start Provided data

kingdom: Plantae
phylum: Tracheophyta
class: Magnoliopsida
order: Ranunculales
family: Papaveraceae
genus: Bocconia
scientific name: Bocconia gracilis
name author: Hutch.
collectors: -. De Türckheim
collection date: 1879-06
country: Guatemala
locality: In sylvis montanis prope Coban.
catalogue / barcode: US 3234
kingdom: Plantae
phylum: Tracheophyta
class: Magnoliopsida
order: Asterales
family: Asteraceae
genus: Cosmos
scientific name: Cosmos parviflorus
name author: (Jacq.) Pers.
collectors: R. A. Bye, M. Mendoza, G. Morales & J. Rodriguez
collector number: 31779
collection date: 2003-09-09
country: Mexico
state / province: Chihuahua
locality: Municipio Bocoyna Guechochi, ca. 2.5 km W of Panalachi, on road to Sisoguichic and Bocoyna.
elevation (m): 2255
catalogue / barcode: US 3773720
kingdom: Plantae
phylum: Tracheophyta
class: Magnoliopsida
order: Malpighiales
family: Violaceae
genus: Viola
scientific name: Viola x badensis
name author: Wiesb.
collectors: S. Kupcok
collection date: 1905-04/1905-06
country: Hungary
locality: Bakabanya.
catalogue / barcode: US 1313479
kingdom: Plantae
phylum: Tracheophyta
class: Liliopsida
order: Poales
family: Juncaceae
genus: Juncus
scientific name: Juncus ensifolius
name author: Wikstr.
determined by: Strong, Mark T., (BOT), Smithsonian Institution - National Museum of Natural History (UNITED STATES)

end Provided data

» **The exercise**: Please copy the records above, swapping "collection date" for "date collected" wherever it appears and changing nothing else.

» **The response**:
kingdom: Plantae
phylum: Tracheophyta
class: Magnoliopsida
order: Ranunculales
family: Papaveraceae
genus: Bocconia
scientific name: Bocconia gracilis
name author: Hutch.
collectors: -. De Türckheim
date collected: 1879-06
country: Guatemala
locality: In sylvis montanis prope Coban.
catalogue / barcode: US 3234
kingdom: Plantae
phylum: Tracheophyta
class: Magnoliopsida
order: Asterales
family: Asteraceae
genus: Cosmos
scientific name: Cosmos parviflorus
name author: (Jacq.) Pers.
collectors: R. A. Bye, M. Mendoza, G. Morales & J. Rodriguez
collector number: 31779
date collected: 2003-09-09
country: Mexico
state / province: Chihuahua
locality: Municipio Bocoyna Guechochi, ca. 2.5 km W of Panalachi, on road to Sisoguichic and Bocoyna.
elevation (m): 2255
catalogue / barcode: US 3773720
kingdom: Plantae
phylum: Tracheophyta
class: Magnoliopsida
order: Malpighiales
family: Violaceae
genus: Viola
scientific name: Viola x badensis
name author: Wiesb.
collectors: S. Kupcok
date collected: 1905-04/1905-06
country: Hungary
locality: Bakabanya.
catalogue / barcode: US 1313479
kingdom: Plantae
phylum: Tracheophyta
class: Liliopsida
order: Poales
family: Juncaceae
genus: Juncus
scientific name: Juncus ensifolius
name author: Wikstr.
determined by: Strong, Mark T., (BOT), Smithsonian Institution - National Museum of Natural History (UNITED STATES)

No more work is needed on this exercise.